Перспектива совершенного зрителя отождествляется с точкой зрения самого практического разума. Но от этого она, конечно же, не перестает быть особой перспективой, т. е. лишь одной из перспектив, в которых видится данная ситуация. В перспективе злодея правдивость домохозяина видится позорной (хотя и желательной для первого) трусостью, а в перспективе жертвы – гнусным предательством, причем и та и другая столь же легко проходят тест на универсализируемость, как и безусловный долг говорить правду. С точки же зрения существования общества («эмпирического человечества») ложь, тем более, в ее кантовском «фактическом», а не нравственном понимании, – едва ли большая угроза, чем трусость и предательство.
Конфликт перспектив, конечно, можно представить в качестве конфликта обязанностей, как это сделали некоторые участники дискуссии о рассматриваемом эссе Канта (Апресян, Прокофьев). Но, с одной стороны, это неточно, а с другой – «метафизично». Неточно, поскольку конфликтовать могут лишь обязанности человека по отношению к конкретным другим, а их Кант обезличивает. Поэтому в его логике такого конфликта, действительно, не может быть. Неточность в том, что критика Канта возможна не через указание на конфликт обязанностей, а посредством преодоления его логики обезличивания других, т. е. присвоения Кантом права игнорировать перспективы других людей. А такая критика выводит далеко за рамки контекста кантовской практической философии. В то же время теория конфликта обязанностей «метафизична», поскольку она упускает роль суждения в таком конфликте. Я могу понять мои обязанности как находящиеся в конфликте только в том случае, если встану на точку зрения других и с этой позиции пойму неадекватность тех максим моих поступков, которые мне диктует мой «монологический» разум, даже если я отождествляю его с практическим разумом вообще. Из самого моего Я конфликт обязанностей не возникает, и попытка показать его возможность без «посредствующей роли» суждения есть метафизика, причем неубедительная даже чисто в логическом плане.
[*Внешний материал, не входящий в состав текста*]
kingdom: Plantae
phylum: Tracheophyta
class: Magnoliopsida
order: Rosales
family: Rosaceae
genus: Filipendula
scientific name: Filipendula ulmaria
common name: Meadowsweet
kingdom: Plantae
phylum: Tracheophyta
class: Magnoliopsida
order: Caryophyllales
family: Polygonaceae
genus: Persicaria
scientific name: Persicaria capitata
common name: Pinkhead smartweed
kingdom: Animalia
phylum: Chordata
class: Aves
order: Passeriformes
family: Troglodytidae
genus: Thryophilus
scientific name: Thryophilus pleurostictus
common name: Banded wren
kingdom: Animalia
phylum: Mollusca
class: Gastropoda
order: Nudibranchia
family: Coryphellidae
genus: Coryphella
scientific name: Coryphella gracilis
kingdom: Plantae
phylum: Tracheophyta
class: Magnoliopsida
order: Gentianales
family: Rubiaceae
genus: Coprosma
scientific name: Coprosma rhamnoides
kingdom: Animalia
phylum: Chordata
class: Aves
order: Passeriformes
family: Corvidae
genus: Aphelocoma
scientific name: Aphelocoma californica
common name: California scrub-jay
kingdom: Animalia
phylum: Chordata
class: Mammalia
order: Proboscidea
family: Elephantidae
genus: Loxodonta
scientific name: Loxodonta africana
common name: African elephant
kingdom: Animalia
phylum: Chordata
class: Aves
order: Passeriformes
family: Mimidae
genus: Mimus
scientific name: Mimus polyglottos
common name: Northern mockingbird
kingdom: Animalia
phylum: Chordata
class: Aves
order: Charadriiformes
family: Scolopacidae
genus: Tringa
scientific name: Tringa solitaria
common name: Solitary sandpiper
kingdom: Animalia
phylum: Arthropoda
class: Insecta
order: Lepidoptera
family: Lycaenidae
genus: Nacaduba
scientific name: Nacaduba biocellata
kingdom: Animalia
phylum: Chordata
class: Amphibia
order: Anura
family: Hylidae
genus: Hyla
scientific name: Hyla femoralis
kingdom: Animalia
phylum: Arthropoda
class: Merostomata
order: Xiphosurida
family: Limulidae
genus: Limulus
Но именно конфликт перспектив есть то, что делает мое решение относительно максимы моих поступков (в данной ситуации) необходимым. Это, в строгом гегелевском смысле, необходимость свободы, «преображение необходимости в свободу» [669] . Я вынужден принимать самостоятельное решение именно потому, что разные силы гетерономии (как все «внешнее» по отношению к моему самоопределению) тянут меня в разных направлениях. Но вместе с тем я не противостою всем им безразличным образом, поскольку встал на их точки зрения и конкретно и избирательно отнесся к ним. Я на свой страх и риск провожу границу между «разумными» и «неразумными» в данной ситуации и, пользуясь «трансисторическими» понятиями морали (Бурдье), пытаюсь определить «общую точку зрения» «разумных» на то, что мне предстоит и что я должен сделать.
669
Гегель Г. В. Ф. Энциклопедия философских наук. Т. 1. М.: Мысль, 1974. С. 143.